Federal regulators have yet to reveal how the outbreak was caused. Abbott Nutrition officials meanwhile have said they do not believe their formula itself was responsible for the outbreak. The FDA has said its investigation is ongoing.

The subsequent recall includes products from three different brands – Similac, Alimentum, and EleCare – and has contributed to an accelerating nationwide shortage, according to NBC 4 New York. Baby formula has a particularly vulnerable supply chain as a handful of companies account for almost all of the nation’s output.

Infants who require specialty formulas due to food allergies, digestive problems and other conditions are of particular concern.

“Unfortunately, many of those very specialized formulas are only made in the United States at the factory that had the recall, and that’s caused a huge problem for a relatively small number of infants,” said Dr. Steven Abrams, a professor at the University of Texas.

Now, the FDA will allow the plant to release some of its specialized baby formulas in a bid to alleviate the shortage.

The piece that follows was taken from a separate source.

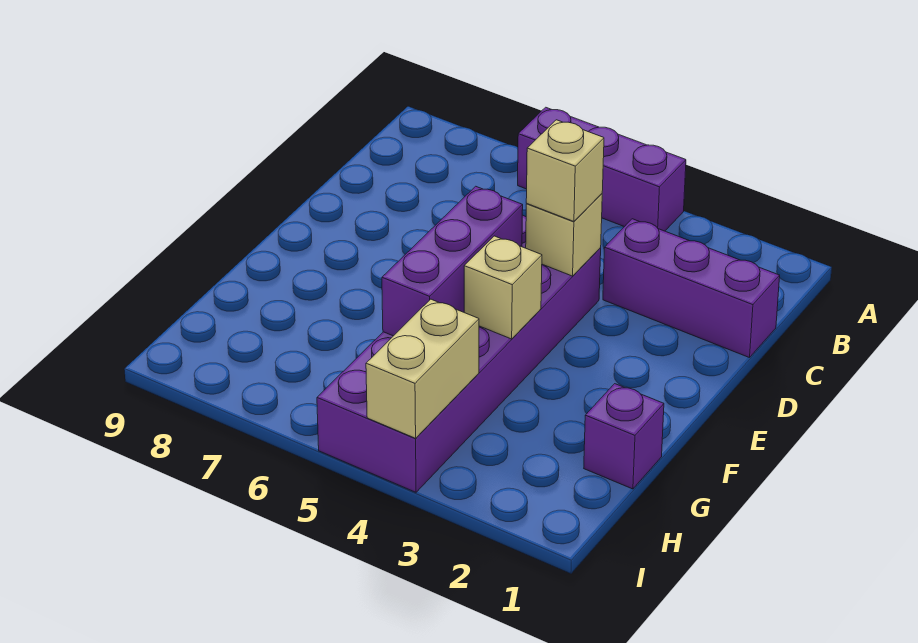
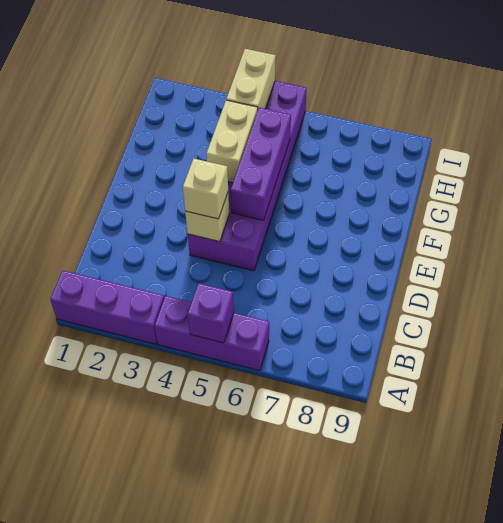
purple 1x3 brick [603,219,780,358] -> purple 1x3 brick moved to [50,270,164,344]
tan 1x1 brick [464,236,542,339] -> tan 1x2 brick [206,100,258,183]
purple 1x1 brick [584,384,664,489] -> purple 1x1 brick moved to [188,283,234,343]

Federal regulators will not object “to Abbott Nutrition releasing product to individuals needing urgent, life-sustaining supplies of certain specialty and metabolic formulas on a case-by-case basis.”

Nationwide, about 40% of large retail stores are out of stock, up from 31% in mid-April, according to Datasembly, a retail data firm. Some retailers, including Walgreens and CVS, have been forced to impose purchasing limits on baby formula.

The FDA said Tuesday it was working with U.S. baby formula manufacturers to increase their output and streamlining paperwork to allow more imports, according to NBC 4 New York. In addition, the FDA said it was waiving enforcement of minor product labeling issues to increase availability of both U.S. and imported products.